Clarity and presentation: The paper is well-written and organized and the authors clearly communicate their ideas. I like the structure of the proof of Theorem 3.3. However, please proof-read the paper for a few grammatical errors and typos. I would also suggest shortening the proofs given in the paper, possibly pushing the full versions to the supplement. The paper seems a bit long and doing so would also give more room to expand on the experiments. Potential impact and usefulness: The proposed method is able to combine the choice of k and the weights, which is great, and adapt prediction to each data point, which could only improve results. My only concern is that it may be too computationally expensive when we want to obtain a decision boundary (or predict at many points) or when the data size is large. Novelty: Although the idea of adapting prediction to each data point x by minimizing the MSE is not new, I have not seen it applied to k-nearest neighbors regression and classification. Technical Quality: The proofs seem to be complete and sound, the level of rigor is good, and the experimental methods are appropriate. The problem definition was done well, and I liked how the authors drew connections to other bounds in the literature. I do have several questions/concerns: 1. How do we compute L/C (and thus beta) when f is unknown? This is mentioned briefly in the experiments, but I believe this is a very important issue. 2. In many cases, we want a decision boundary, or at least predictions at many different values of x. Is there an efficient way to get it? 3. In the experiments, you should show computation times of the various algorithms on the data sets, because that is important for k-nearest neighbors in practice. Also, it would be helpful to describe the data sets you use further. For example, do they exhibit the behavior shown in Figure 1?; what size are they?

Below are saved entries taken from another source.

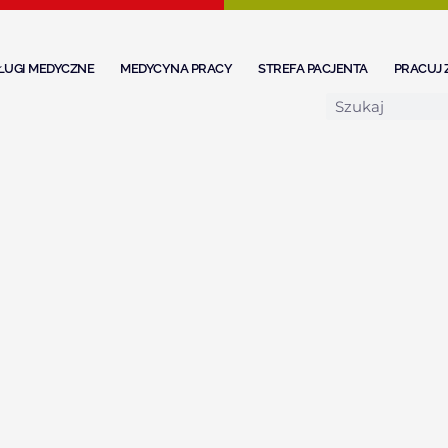
ŁUGI MEDYCZNE
MEDYCYNA PRACY
STREFA PACJENTA
PRACUJ 
Search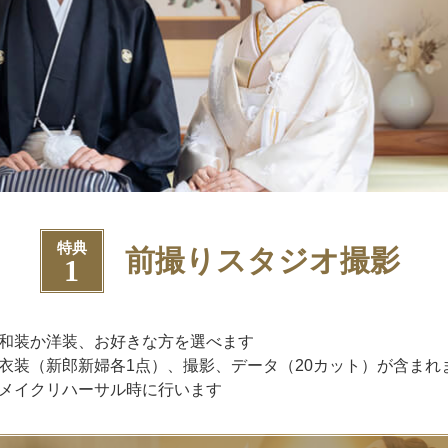
特典
前撮りスタジオ撮影
1
和装か洋装、お好きな方を選べます
衣装（新郎新婦各1点）、撮影、データ（20カット）が含まれ
メイクリハーサル時に行います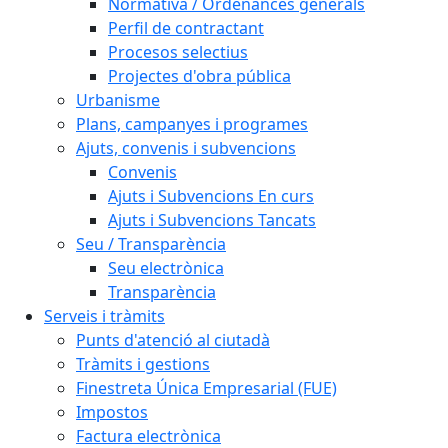
Normativa / Ordenances generals
Perfil de contractant
Procesos selectius
Projectes d'obra pública
Urbanisme
Plans, campanyes i programes
Ajuts, convenis i subvencions
Convenis
Ajuts i Subvencions En curs
Ajuts i Subvencions Tancats
Seu / Transparència
Seu electrònica
Transparència
Serveis i tràmits
Punts d'atenció al ciutadà
Tràmits i gestions
Finestreta Única Empresarial (FUE)
Impostos
Factura electrònica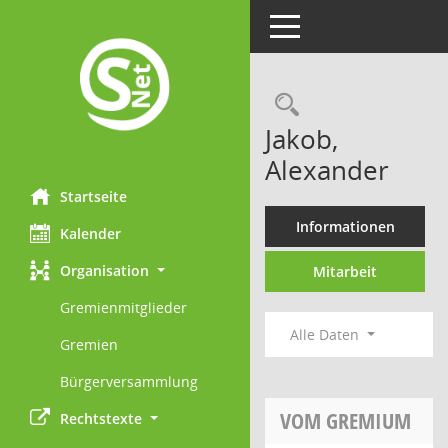
Toggle navigation
Rechercheau
Jakob,
Alexander
Startseite
Informationen
Kalender
Organisation
Mitarbeit
Gremienmitglieder
Alle Daten
Gremien
Bürgerversammlung
VOM GREMIUM
Rechtstexte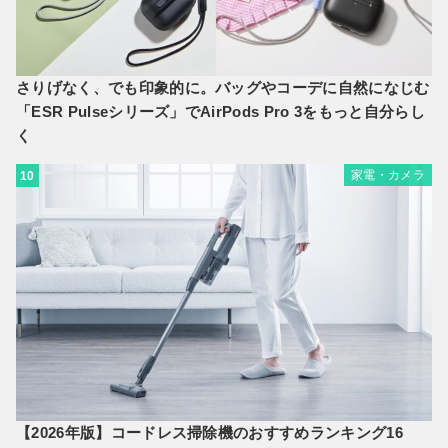
さりげなく、でも印象的に。バッグやコーデに自然になじむ
「ESR Pulseシリーズ」でAirPods Pro 3をもっと自分らし
く
家電・カメラ
10
【2026年版】コードレス掃除機のおすすめランキング16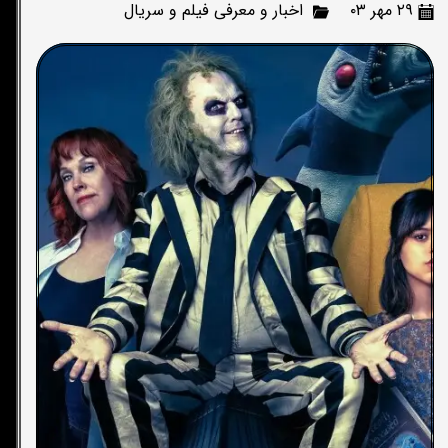
۲۹ مهر ۰۳
اخبار و معرفی فیلم و سریال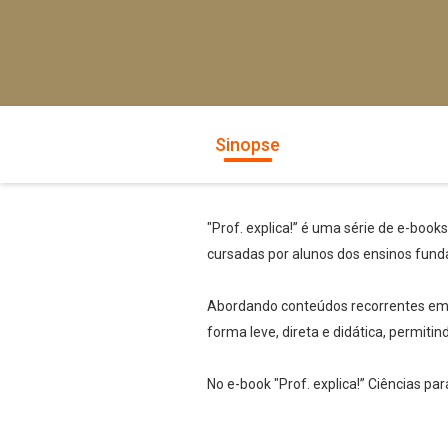
Sinopse
"Prof. explica!” é uma série de e-book
cursadas por alunos dos ensinos fund
Abordando conteúdos recorrentes em te
forma leve, direta e didática, permiti
No e-book "Prof. explica!” Ciências par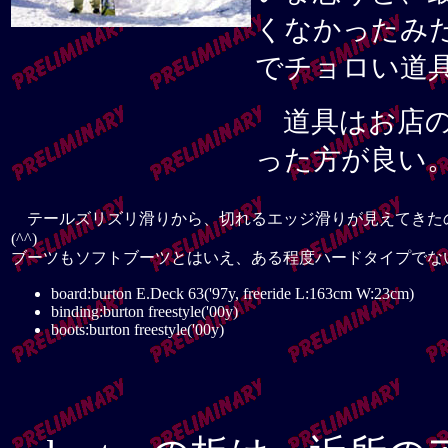
くなかったみ
でチョロい道
道具はお店の
った方が良い。
テールズリズリ滑りから、切れるエッジ滑りが見えてきた
(^^)
ブーツもソフトブーツとはいえ、ある程度ハードタイプでな
board:burton E.Deck 63('97y, freeride L:163cm W:23cm)
binding:burton freestyle('00y)
boots:burton freestyle('00y)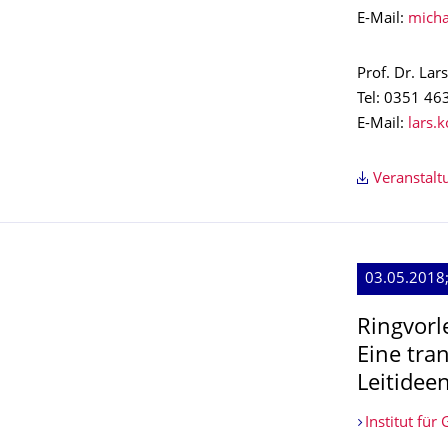
E-Mail:
Prof. Dr. Lar
Tel: 0351 46
E-Mail:
Veranstal
03.05.2018;
Ringvorl
Eine tra
Leitidee
Institut für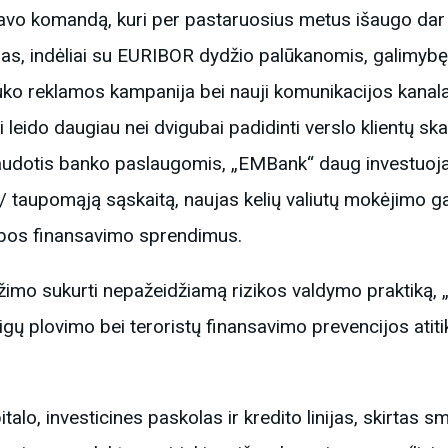
avo komandą, kuri per pastaruosius metus išaugo dar 25
ngas, indėliai su EURIBOR dydžio palūkanomis, galimybę
ko reklamos kampanija bei nauji komunikacijos kanala
 leido daugiau nei dvigubai padidinti verslo klientų skai
udotis banko paslaugomis, „EMBank“ daug investuoja į 
/ taupomąją sąskaitą, naujas kelių valiutų mokėjimo ga
ybos finansavimo sprendimus.
yžimo sukurti nepažeidžiamą rizikos valdymo praktiką, 
inigų plovimo bei teroristų finansavimo prevencijos atit
alo, investicines paskolas ir kredito linijas, skirtas sm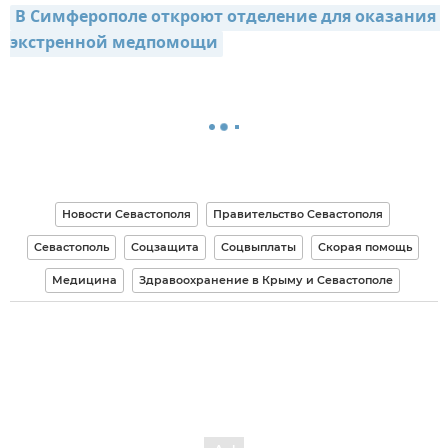
В Симферополе откроют отделение для оказания 
экстренной медпомощи
Новости Севастополя
Правительство Севастополя
Севастополь
Соцзащита
Соцвыплаты
Скорая помощь
Медицина
Здравоохранение в Крыму и Севастополе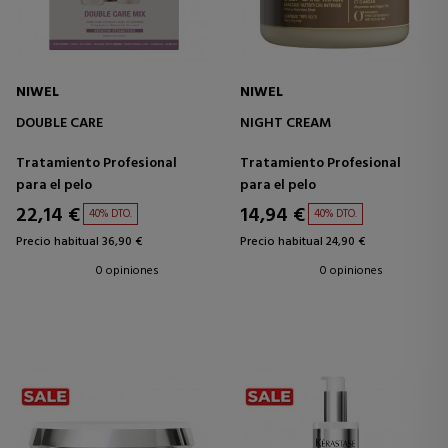
NIWEL
NIWEL
DOUBLE CARE
NIGHT CREAM
Tratamiento Profesional
Tratamiento Profesional
para el pelo
para el pelo
22,14 €
14,94 €
40% DTO.
40% DTO.
Precio habitual 36,90 €
Precio habitual 24,90 €
0 opiniones
0 opiniones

2-Confident (read it all; understood it all reasonably well)

This paper shows that a probabilistic upper bound of absolute error given the input point can be defined as the problem (P2), and proposes a solver for this problem as in Algorithm 1. The upper bound is derived through Lipschitz continuity and the Hoeffding's inequality. There's one hyperparameter "L/C" appearing in the upper bound that is a function of three unknown quantity, Lipschitz continuity of the true function L, a bound on the data set noise b, and probability of Hoeffding's inequality violation delta. The optimization algorithm is derived by casting the coefficient optimization to a threshold (lambda) optimization problem. Leveraging the increasing property of lambda, the paper showed that the greedy approach (Algorithm 1) can achieve the optimal.

This paper is clearly written, technically sound, and novel. Only concern for me is the practical usefulness of exact k-NN. It will be better if the authors can mention about compatibility with some approximative k-NN methods. Other minor points: 1. Showing the optimal L/C in the experimental section will help understanding relation between "range of k" and L/C. I'm also interested in average k of each task. 2. Indicator function in Theorem 3.1 should be defined for clarity.

2-Confident (read it all; understood it all reasonably well)